Bayesian Approaches in Computational Neuroscience: Overview
Bayesian approaches in computational neuroscience rely on the properties of Bayesian statistics for performing inference over unknown variables given a data set generated through a stochastic process.
Given a set of observed data d 1:n , generated from a stochastic process P(d 1:n |X) where X is a set of unobserved variables, the posterior probability distribution of X is P(X|d 1:n ) = P(d 1:n |X)P(X)/P(d 1:n ) according to Bayes rule.

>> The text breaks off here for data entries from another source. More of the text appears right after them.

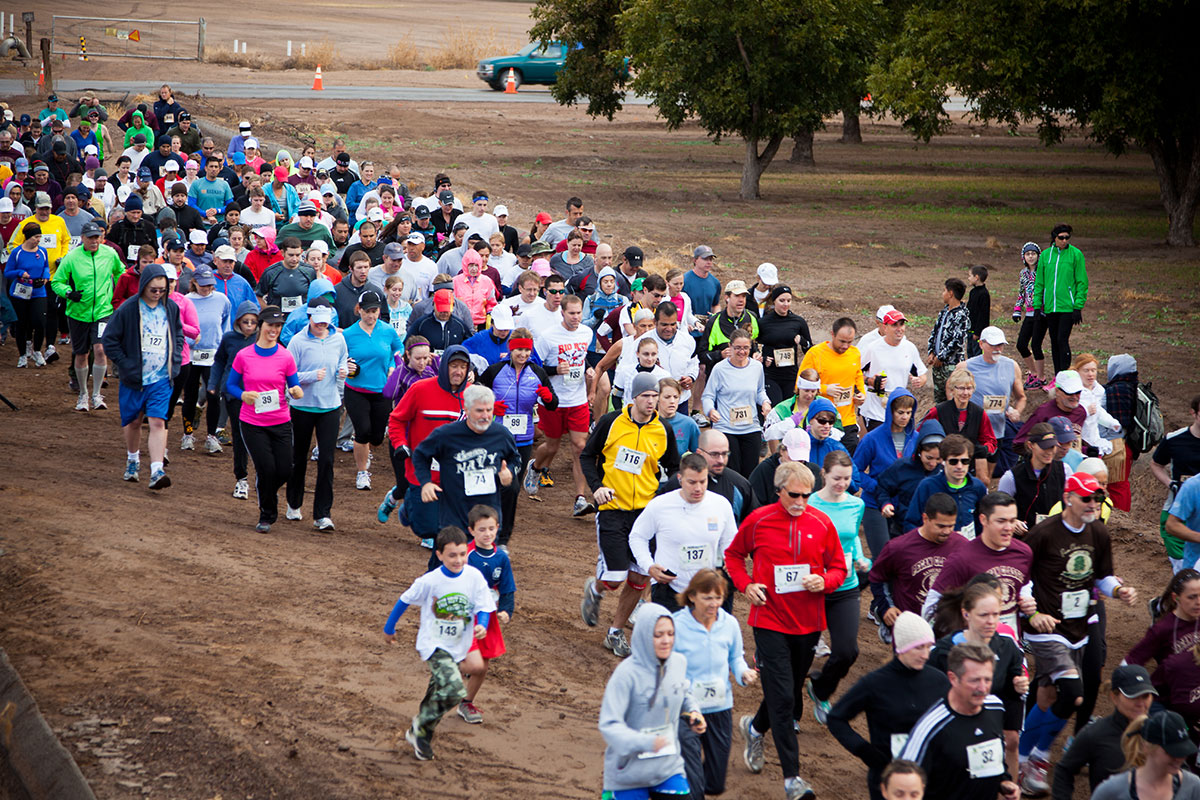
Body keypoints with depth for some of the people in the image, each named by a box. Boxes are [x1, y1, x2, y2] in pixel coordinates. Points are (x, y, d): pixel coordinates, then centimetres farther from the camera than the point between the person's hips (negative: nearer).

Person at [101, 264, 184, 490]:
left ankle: (157, 471, -16)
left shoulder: (171, 309, 3)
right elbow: (108, 340, -6)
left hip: (162, 378, 1)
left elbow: (179, 335, 21)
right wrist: (126, 366, -11)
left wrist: (175, 362, 8)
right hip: (134, 378, -1)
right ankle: (132, 460, 38)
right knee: (133, 422, 13)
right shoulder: (128, 310, -10)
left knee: (158, 422, -10)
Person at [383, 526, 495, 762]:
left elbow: (484, 607, -4)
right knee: (454, 691, -21)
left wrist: (482, 625, -27)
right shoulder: (430, 581, -17)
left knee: (438, 693, 19)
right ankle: (423, 726, 2)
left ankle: (419, 734, 41)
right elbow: (405, 601, -2)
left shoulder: (475, 577, -10)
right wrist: (389, 628, 10)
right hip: (434, 645, -4)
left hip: (458, 647, 5)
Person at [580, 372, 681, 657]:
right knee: (614, 578, -9)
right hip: (612, 508, -3)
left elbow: (674, 469, 14)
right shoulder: (610, 422, -4)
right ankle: (594, 589, 28)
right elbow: (587, 455, 7)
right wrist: (596, 486, -8)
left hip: (646, 511, 3)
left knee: (638, 578, 2)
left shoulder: (663, 431, 2)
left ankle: (616, 632, 19)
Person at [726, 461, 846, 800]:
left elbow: (839, 568, 8)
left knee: (791, 692, 18)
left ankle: (755, 728, 49)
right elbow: (733, 554, 11)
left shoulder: (822, 524, 0)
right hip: (770, 622, -3)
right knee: (783, 698, -9)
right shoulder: (758, 521, -5)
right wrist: (745, 584, -6)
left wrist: (824, 582, -14)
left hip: (809, 623, 3)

X can be a set of fixed parameters as well as a series of variables of the same size as the data itself X 1:n .
Based on the posterior probability and a specified utility function, an estimate of X can be made that can be shown to be optimal, e.g., by minimizing the expected variance.
One common use of this principle within computational neuroscience is for inferring unobserved properties (hidden variables X) based on observed data, d. These techniques can be used for inference on any data set but has in neuroscience mostly been used for neurophysiological recordings, imaging, and behavioral data.
By their nature electrophysiological recordings are noisy and stochastic. Given the stochastic responses of neurons to stimuli, Bayesian methods can be used to infer the underlying stimuli or activation of the neurons, X 1:n (Electrophysiology Analysis, Bayesian).
For imaging data, an underlying neural activity X 1:n , e.g., firing rate at the level of individual columns of cortex, is assumed to give rise to measured responses d 1:n , e.g., the blood flow measured by fMRI, through a stochastic process. Inverting the process through the Bayesian inference allows for estimating the unknown neural activity (Imaging Analysis, Bayesian).
The ideas can also be useful for inferring properties about the behavior of individual human subjects, X, by the assumption of a stochastic process, P(d 1:n |X), through which characteristics of each individual subject leads to individual choices in an experimental task, d 1:n (Behavioural Analysis, Bayesian).
The abovementioned techniques all use Bayesian inference to infer underlying properties of recorded data but is essentially used as very effective tools for data analysis. An alternative line of research takes as the working hypothesis that the human brain has evolved to the point of itself approximating an ideal Bayesian observer (sometimes referred to colloquially as the Bayesian brain hypothesis). Accordingly this line of research compares human behavior to the output of such an ideal observer within, e.g., perceptual (Perception, Bayesian Models of) or cognitive tasks (Cognition, Bayesian Models of).
A related effort has proposed that the computations necessary to perform the steps of Bayesian inference can be done through populations of biological neurons (Bayesian Inference, Neural Models of).
There is a continued effort to translate ideas on Bayesian inference from machine learning and computer science into computational neuroscience, including recent advances in sampling techniques for inference.